SAHA provides support for Ahmet Öğüt’s project Balanced Protest Banners at Dhaka Art Summit between 3 February and 11 February 2023 to be presented at the exhibition Very Small Feelings, co-produced by Samdani Art Foundation and the Kiran Nadar Museum of Art. Öğüt's project centers on a collective balance walk along young locals with multiple Bamboo stilts that have banners on top. These “walks” across the DAS venue for 9 days allude to how Bangladeshis in villages, as well as Indians in similar climactic contexts, address their rising water levels and find new ways to walk on unstable ground. In parallel to this, the show includes Jump Up!, an intervention where visitors look at historical collections in India and Bangladesh while jumping up on trampolines, reminding them of that childlike reach it takes to see something or to strive to understand.

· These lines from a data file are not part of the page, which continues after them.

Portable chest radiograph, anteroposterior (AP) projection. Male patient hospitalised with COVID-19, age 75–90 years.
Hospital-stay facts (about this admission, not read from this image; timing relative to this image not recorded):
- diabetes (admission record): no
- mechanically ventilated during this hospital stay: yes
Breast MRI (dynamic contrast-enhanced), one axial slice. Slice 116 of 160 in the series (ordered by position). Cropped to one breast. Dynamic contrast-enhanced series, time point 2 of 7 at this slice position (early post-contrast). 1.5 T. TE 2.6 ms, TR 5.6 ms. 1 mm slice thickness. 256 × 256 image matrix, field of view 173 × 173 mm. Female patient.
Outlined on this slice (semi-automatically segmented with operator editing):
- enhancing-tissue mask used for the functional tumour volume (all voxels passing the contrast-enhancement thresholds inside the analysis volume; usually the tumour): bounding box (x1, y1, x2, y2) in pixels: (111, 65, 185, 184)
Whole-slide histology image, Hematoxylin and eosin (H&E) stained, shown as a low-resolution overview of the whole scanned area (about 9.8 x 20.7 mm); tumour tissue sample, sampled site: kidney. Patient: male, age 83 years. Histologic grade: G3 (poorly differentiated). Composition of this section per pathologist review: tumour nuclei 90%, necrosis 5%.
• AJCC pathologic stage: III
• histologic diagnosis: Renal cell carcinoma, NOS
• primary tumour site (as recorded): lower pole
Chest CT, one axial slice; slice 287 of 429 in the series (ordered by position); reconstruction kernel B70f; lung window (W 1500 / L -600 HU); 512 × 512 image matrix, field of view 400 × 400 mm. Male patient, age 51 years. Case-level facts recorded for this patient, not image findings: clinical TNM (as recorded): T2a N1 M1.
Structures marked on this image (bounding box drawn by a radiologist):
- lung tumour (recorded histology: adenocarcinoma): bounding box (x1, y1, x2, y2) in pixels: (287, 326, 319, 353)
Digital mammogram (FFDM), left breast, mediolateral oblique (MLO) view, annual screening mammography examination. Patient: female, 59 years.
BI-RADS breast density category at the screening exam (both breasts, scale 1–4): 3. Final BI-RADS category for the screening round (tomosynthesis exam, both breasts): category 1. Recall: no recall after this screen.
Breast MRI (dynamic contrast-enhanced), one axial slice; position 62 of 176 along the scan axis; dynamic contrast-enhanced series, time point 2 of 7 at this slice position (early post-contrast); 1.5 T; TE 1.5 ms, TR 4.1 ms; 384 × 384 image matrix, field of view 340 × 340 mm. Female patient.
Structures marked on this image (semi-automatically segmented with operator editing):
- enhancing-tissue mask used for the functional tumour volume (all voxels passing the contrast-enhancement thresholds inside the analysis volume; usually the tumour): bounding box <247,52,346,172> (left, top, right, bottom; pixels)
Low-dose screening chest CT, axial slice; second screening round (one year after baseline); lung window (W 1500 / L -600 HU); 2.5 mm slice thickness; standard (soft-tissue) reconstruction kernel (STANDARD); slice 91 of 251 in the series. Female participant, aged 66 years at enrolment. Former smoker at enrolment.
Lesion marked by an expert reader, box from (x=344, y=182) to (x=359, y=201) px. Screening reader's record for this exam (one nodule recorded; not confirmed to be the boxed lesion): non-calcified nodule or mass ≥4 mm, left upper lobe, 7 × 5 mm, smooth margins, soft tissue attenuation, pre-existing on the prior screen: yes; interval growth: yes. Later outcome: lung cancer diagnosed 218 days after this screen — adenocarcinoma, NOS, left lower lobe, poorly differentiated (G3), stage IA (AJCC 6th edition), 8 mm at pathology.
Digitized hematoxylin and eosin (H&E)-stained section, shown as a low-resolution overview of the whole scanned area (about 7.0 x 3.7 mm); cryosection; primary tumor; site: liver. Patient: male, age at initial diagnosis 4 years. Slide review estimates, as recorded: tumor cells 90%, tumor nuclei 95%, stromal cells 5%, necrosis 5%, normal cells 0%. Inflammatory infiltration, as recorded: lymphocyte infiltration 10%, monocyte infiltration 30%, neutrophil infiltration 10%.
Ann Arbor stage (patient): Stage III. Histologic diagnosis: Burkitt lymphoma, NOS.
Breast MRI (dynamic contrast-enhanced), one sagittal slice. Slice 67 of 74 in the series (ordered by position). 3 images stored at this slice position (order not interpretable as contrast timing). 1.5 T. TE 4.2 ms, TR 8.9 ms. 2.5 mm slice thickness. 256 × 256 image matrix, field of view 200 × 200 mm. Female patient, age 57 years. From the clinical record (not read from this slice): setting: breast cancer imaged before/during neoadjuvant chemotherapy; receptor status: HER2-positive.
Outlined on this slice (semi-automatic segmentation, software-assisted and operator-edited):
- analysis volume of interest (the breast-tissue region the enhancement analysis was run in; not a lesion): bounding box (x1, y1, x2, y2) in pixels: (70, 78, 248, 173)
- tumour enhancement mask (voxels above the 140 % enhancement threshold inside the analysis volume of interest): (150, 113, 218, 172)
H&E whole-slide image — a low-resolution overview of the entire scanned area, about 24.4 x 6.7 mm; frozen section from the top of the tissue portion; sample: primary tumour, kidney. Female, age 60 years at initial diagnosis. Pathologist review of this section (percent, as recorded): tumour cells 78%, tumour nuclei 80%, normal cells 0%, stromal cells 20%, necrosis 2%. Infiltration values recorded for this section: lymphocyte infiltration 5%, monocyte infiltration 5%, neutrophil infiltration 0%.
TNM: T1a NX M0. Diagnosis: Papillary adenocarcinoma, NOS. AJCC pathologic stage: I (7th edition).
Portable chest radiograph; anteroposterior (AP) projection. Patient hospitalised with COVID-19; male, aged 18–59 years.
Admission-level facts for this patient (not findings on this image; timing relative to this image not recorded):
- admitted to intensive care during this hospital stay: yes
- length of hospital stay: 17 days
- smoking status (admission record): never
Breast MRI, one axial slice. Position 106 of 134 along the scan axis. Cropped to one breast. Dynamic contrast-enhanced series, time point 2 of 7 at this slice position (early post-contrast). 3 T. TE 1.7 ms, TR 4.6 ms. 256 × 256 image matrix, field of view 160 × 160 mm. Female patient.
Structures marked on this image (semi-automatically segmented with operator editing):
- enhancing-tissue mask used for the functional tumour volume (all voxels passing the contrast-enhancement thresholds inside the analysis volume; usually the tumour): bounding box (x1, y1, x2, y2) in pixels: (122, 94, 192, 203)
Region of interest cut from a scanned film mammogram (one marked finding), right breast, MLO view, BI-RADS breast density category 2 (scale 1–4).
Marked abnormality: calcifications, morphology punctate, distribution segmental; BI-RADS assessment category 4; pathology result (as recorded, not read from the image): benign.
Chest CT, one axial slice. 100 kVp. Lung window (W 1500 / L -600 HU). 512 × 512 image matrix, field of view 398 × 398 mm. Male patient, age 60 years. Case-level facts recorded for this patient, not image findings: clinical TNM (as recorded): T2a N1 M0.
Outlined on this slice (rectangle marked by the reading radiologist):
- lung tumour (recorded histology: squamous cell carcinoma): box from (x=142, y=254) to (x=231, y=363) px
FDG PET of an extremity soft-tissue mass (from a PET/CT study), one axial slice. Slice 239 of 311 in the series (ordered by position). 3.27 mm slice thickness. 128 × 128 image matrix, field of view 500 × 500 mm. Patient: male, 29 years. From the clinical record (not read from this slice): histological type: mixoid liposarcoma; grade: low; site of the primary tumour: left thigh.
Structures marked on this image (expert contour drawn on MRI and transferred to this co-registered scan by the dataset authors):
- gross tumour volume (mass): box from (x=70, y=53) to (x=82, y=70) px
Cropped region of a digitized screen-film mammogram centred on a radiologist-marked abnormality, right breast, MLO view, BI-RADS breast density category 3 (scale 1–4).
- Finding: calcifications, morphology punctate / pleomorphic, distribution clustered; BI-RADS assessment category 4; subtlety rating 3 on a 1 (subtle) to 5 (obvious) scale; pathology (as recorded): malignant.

“The word for flood, ‘Bonna,’ is also given as a common name for girls in Bangladesh. A flood in Bangladesh does not simply translate into the dominant idea of the word flood carrying a singular connotation of “disaster.” Rather, the DAS concept of Bonna challenges binaries - between necessity and excess, between regeneration and disaster, between adult and child, between male and female. DAS 2023 invokes and interprets Bonna as a complex symbol-system, which is indigenous, personal and at once universal, an embodied non-human reversal of how storms, cyclones, tsunamis, stars, and all environment crises and discoveries are named, allowing Bonna, the young girl, to speak from Bangladesh to the world; she asks why the words for weather are gendered, what the relationship between gender, the built environment, and climate change might be.“
Ahmet Öğüt (1981,Diyarbakır)is a sociocultural initiator, artist, and lecturer. Working across a variety of media, including photography, video, and installation, Öğüt often uses humor and small gestures to offer his commentary on rather serious or pressing social and political issues. Öğüt is regularly collaborating with people from outside of the art world to create shifts in the perception of the common. He has exhibited widely, and taught at several schools around the world, among which are Institut für Kunst im Kontext at Universität der Künste Berlin; Jan van Eyck Academie, Maastricht; Sandberg Institute Amsterdam; Finnish Academy of Fine Arts, Helsinki; TransArts - Transdisziplinäre Kunst, Institut für Bildende und Mediale Kunst Universität für angewandte Kunst Wien; and DAI Arnhem. Öğüt was awarded the Visible Award for the Silent University in 2013, in addition to the special prize of the Future Generation Art Prize by Pinchuk Art Centre in 2012; the De Volkskrant Beeldende Kunst Prijs in 2011; and the Kunstpreis Europas Zukunft in 2010. Öğüt has co-represented Turkey at the 53rdVenice Biennale in 2009.
About The Dhaka Art Summit
The Dhaka Art Summit (DAS) is an international, non-commercial research and exhibition platform for art and architecture related to South Asia. With a core focus on Bangladesh, DAS re-examines how we think about these forms of art in both a regional and an international context. Founded in 2012 by the Samdani Art Foundation—which continues to produce the festival—in collaboration with the Ministry of Cultural Affairs, People’s Republic of Bangladesh, DAS is hosted every two years at the Bangladesh Shilpakala Academy.